* Your objective *
Exclude the pictures, then copy word for word the lines running from the beginning of the records through the line with "Accounting Research, 10(2), 87-104.".

* Source records *
====
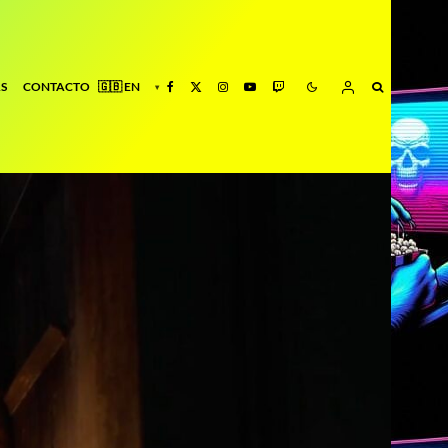
S
CONTACTO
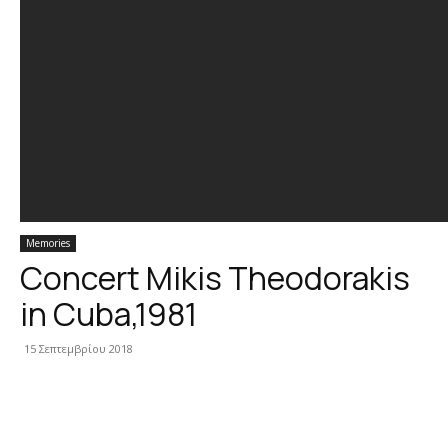
Memories
Concert Mikis Theodorakis
in Cuba,1981
15 Σεπτεμβρίου 2018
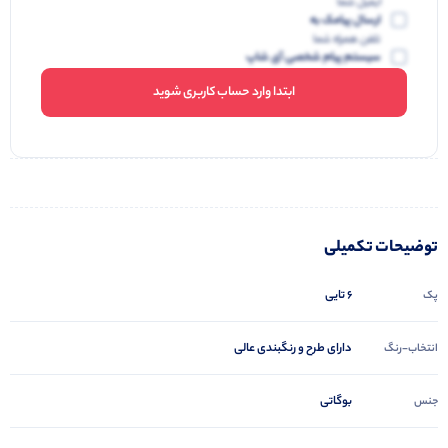
ایمیل شما
ارسال پیامک به
تلفن همراه شما
سیستم پیام شخصی آی شاپ
ابتدا وارد حساب کاربری شوید
توضیحات تکمیلی
6 تایی
پک
دارای طرح و رنگبندی عالی
انتخاب-رنگ
بوگاتی
جنس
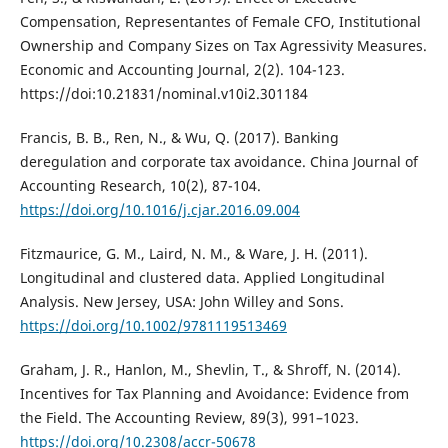
Compensation, Representantes of Female CFO, Institutional
Ownership and Company Sizes on Tax Agressivity Measures.
Economic and Accounting Journal, 2(2). 104-123.
https://doi:10.21831/nominal.v10i2.301184
Francis, B. B., Ren, N., & Wu, Q. (2017). Banking
deregulation and corporate tax avoidance. China Journal of
Accounting Research, 10(2), 87-104.
https://doi.org/10.1016/j.cjar.2016.09.004
Fitzmaurice, G. M., Laird, N. M., & Ware, J. H. (2011).
Longitudinal and clustered data. Applied Longitudinal
Analysis. New Jersey, USA: John Willey and Sons.
https://doi.org/10.1002/9781119513469
Graham, J. R., Hanlon, M., Shevlin, T., & Shroff, N. (2014).
Incentives for Tax Planning and Avoidance: Evidence from
the Field. The Accounting Review, 89(3), 991–1023.
https://doi.org/10.2308/accr-50678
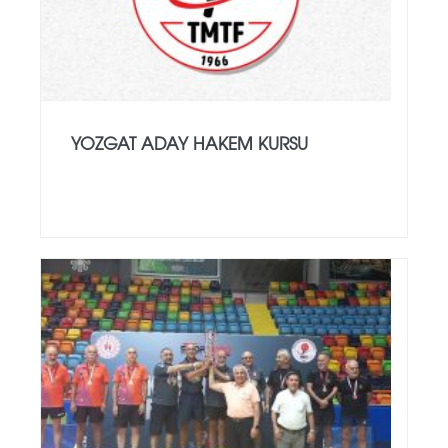
YOZGAT ADAY HAKEM KURSU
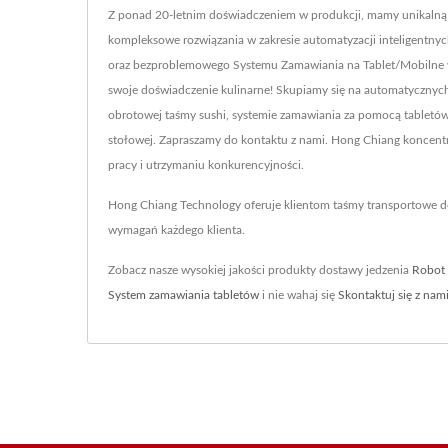
Z ponad 20-letnim doświadczeniem w produkcji, mamy unikalną z
kompleksowe rozwiązania w zakresie automatyzacji inteligentn
oraz bezproblemowego Systemu Zamawiania na Tablet/Mobilne w
swoje doświadczenie kulinarne! Skupiamy się na automatycznych 
obrotowej taśmy sushi, systemie zamawiania za pomocą tabletów
stołowej. Zapraszamy do kontaktu z nami. Hong Chiang koncent
pracy i utrzymaniu konkurencyjności.
Hong Chiang Technology oferuje klientom taśmy transportowe d
wymagań każdego klienta.
Zobacz nasze wysokiej jakości produkty dostawy jedzenia
Robot 
System zamawiania tabletów
i nie wahaj się
Skontaktuj się z nam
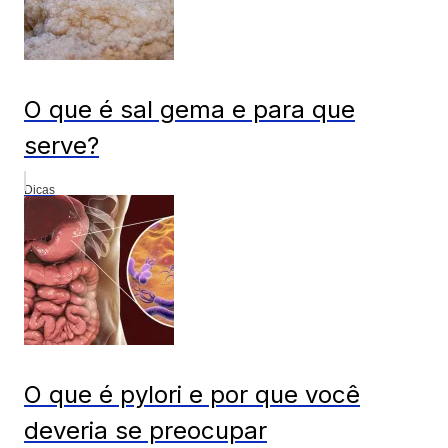
O que é sal gema e para que
serve?
Dicas
O que é pylori e por que você
deveria se preocupar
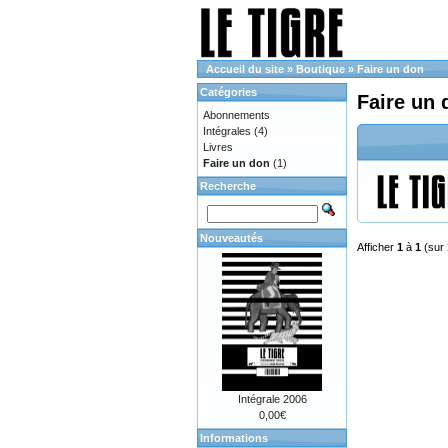
Accueil du site
»
Boutique
»
Faire un don
Catégories
Faire un 
Abonnements
Intégrales
(4)
Livres
Faire un don
(1)
Recherche
Nouveautés
Afficher
1
à
1
(sur
Intégrale 2006
0,00€
Informations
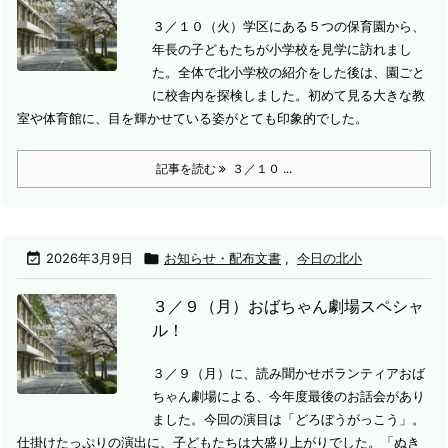
３／１０（火）学区にある５つの保育園から、
年長の子どもたちが小学校を見学に訪れまし
た。
全体で北小学校の紹介をした後は、園ごと
に校舎内を探検しました。初めて見る大きな教
室や体育館に、目を輝かせている姿がとても印象的でした。
記事を読む
３／１０ ...

2026年3月9日

お知らせ・配布文書
,
今日の北小
３／９（月）おばちゃん劇場スペシャ
ル！
３／９（月）に、読み聞かせボランティアおば
ちゃん劇場による、今年度最後のお話会があり
ました。
今回の演目は「どろぼうがっこう」。
仕掛けたっぷりの演出に、子どもたちは大盛り上がりでした。「ぬき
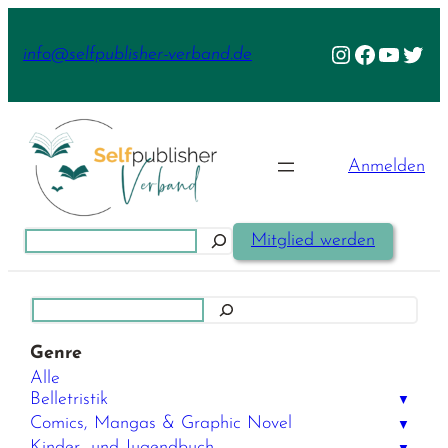
Zum
Inhalt
Instagram
Facebook
YouTu
Twit
info@selfpublisher-verband.de
springen
Anmelden
Suchen
Mitglied werden
Suchen
Genre
Alle
Belletristik
▼
Comics, Mangas & Graphic Novel
▼
Kinder- und Jugendbuch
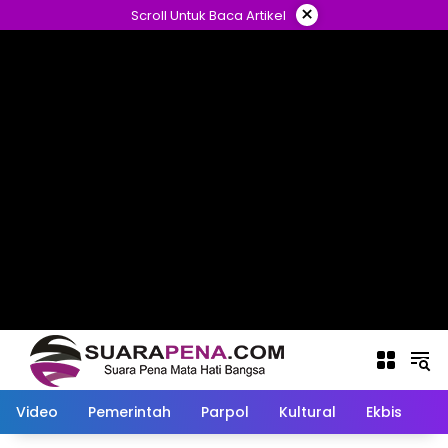
Langsung
×
Scroll Untuk Baca Artikel
ke
konten
Video
Pemerintah
Parpol
Kultural
Ekbis
O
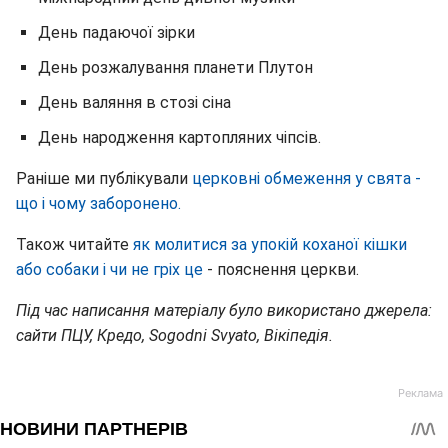
День падаючої зірки
День розжалування планети Плутон
День валяння в стозі сіна
День народження картопляних чіпсів.
Раніше ми публікували
церковні обмеження у свята -
що і чому заборонено.
Також читайте
як молитися за упокій коханої кішки
або собаки і чи не гріх це
- пояснення церкви.
Під час написання матеріалу було використано джерела:
сайти ПЦУ, Кредо, Sogodni Svyato, Вікіпедія.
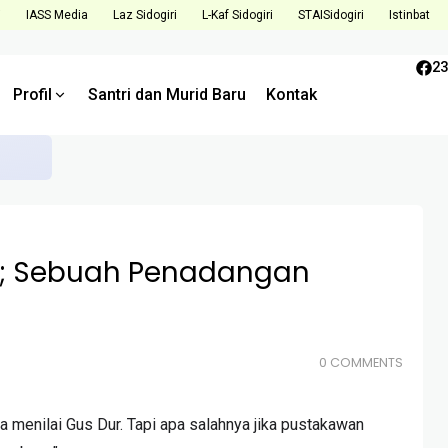
i
IASS Media
Laz Sidogiri
L-Kaf Sidogiri
STAISidogiri
Istinbat
23
Profil
Santri dan Murid Baru
Kontak
Tantangan dan Tingkatkan Kualitas di Semester Mendatang
; Sebuah Penadangan
0 COMMENTS
a menilai Gus Dur. Tapi apa salahnya jika pustakawan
====
* Result of the task *
S
CONTACTO
Memories
Concert Mikis Theodorakis
in Cuba,1981
15 Σεπτεμβρίου 2018
ایمیل شما
ارسال پیامک به
تلفن همراه شما
سیستم پیام شخصی آی شاپ
ابتدا وارد حساب کاربری شوید
توضیحات تکمیلی
6 تایی
پک
دارای طرح و رنگبندی عالی
انتخاب-رنگ
بوگاتی
جنس
Compensation, Representantes of Female CFO, Institutional
Ownership and Company Sizes on Tax Agressivity Measures.
Economic and Accounting Journal, 2(2). 104-123.
https://doi:10.21831/nominal.v10i2.301184
Francis, B. B., Ren, N., & Wu, Q. (2017). Banking
deregulation and corporate tax avoidance. China Journal of
Accounting Research, 10(2), 87-104.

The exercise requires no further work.